Сделав паузу, пытаясь взять себя в руки, он продолжил. Через четыре часа на место убийства Мишки Япончика прибыл бывший комиссар полка Александр Фельдман. В смерть Японца он не поверил и попросил показать тело. Труп Мишки лежал под рогожей возле железнодорожной насыпи. Его раздели до матросской тельняшки и трусов. Увидев тело, Фельдман сказал: «Собаке — собачья смерть».
— Он заплатит за это, — у Майорчика блеснули слезы, — заплатит — говорю за всех одесских воров! Это он собака. Они собаки, которые... — он замолчал.
Таня тоже молчала. Страшная, нелепая, неожиданная смерть Мишки Япончика от рук тех, кому он так верил, была самой жестокой шуткой, которую жизнь подготовила для настоящего короля, чье царствование осталось только в вечных одесских легендах...
Несмотря на смертельную опасность, угрожавшую всем людям из окружения Японца и лично ему, Майорчик все же решил устроить другу пышные похороны — последний парад короля. И тогда из Одессы, тайком, в Вознесенск съехались все оставшиеся в живых воры. Никто не отказался приехать.

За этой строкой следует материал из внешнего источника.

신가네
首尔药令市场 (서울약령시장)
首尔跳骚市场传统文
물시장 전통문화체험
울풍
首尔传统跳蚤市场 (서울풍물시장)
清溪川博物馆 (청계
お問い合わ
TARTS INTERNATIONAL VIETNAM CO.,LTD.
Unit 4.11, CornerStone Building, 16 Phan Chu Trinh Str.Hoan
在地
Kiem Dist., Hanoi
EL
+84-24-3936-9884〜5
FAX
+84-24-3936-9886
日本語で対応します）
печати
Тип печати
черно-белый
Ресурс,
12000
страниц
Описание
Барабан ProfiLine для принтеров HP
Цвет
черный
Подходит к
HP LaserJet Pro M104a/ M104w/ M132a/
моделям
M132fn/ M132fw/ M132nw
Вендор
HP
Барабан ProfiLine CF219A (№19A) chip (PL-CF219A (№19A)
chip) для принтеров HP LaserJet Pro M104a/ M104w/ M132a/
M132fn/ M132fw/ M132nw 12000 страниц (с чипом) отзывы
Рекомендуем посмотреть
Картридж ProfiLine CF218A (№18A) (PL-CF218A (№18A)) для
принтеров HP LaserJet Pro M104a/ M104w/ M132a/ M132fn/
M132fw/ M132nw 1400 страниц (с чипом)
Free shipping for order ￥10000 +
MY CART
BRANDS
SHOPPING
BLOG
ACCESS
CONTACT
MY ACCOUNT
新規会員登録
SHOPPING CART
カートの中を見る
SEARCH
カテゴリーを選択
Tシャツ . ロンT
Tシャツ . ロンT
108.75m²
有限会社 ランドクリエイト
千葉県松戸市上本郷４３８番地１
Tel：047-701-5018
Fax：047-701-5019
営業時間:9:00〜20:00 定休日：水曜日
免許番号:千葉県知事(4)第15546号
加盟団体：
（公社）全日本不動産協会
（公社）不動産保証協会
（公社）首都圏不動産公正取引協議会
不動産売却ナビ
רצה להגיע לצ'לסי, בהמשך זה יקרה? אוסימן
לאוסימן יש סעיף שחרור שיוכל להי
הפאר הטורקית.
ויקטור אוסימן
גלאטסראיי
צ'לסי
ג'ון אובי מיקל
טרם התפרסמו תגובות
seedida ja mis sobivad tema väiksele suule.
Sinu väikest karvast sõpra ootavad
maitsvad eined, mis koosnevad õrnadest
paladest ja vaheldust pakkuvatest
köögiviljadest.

С болью в душе Таня видела знакомые лица, чувствуя, что это — в последний раз. Дружески обнявшись с Тучей, она поразилась тому, как исхудал и осунулся ее друг.
— Я повсюду за тебя искал, — улыбнулся он, — так искал. Можешь назад поворачивать. До Одессы.
— Как — назад поворачивать? — не поняла Таня.
— Пилермана забрали в ЧК. За растраты, за поборы с Привоза судить будут. Говорят, к стенке пойдет.
— Он это заслужил! — не сдержалась Таня.
— А денег-то у него не нашли, — усмехнулся Туча. — Чекисты с ног сбились. Люди верят, что на Привозе Пилерман свои бриллианты зарыл — ну типа на все деньги купил бриллианты, а камни как клад зарыл на Привозе.
— Ох уж эти бриллианты! — невесело усмехнулась Таня. — Вечное зло.
— Так шо воротись, — Туча был серьезным, как никогда. — Никто за тебя в Одессе больше не тронет и за зуб не скажет.
— Я вернусь, потом, — ответила Таня. — У меня еще дела остались. В Аккермане. Ведь ты сам отвез меня туда.
Туче нечего было ответить. Он просто смотрел на Таню.
В горькой погребальной процессии одесские воры шли за гробом своего короля. Все понимали, что со смертью Мишки Япончика закончилась целая эпоха, безвозвратно канула в вечность.
Мишку хоронили по иудейскому обряду. Отпевал его кантор Одесской хоральной синагоги Пиня Миньковский и солисты Одесской оперы. Их специально, по приказу Майорчика, из Одессы доставили в Вознесенск.
Несмотря на всю их торжественность, это были горькие похороны. Похоронили Мишку Япончика на кладбище Вознесенска, но потом Таня узнала, что позже его тело перепрятали, вырыли из могилы и похоронили тайком, чтобы никто больше не посмел потревожить короля...
Ускользнув пораньше с погребальной попойки, во что, как обычно, превратились поминки, Таня прихватила с собой Андрея. В крестьянской одежде они сели на подводу, нанятую заранее, и отправились назад, в Аккерман. А память о Мишке Японце она навсегда сохранила в своем сердце. И знала, что это — до конца жизни.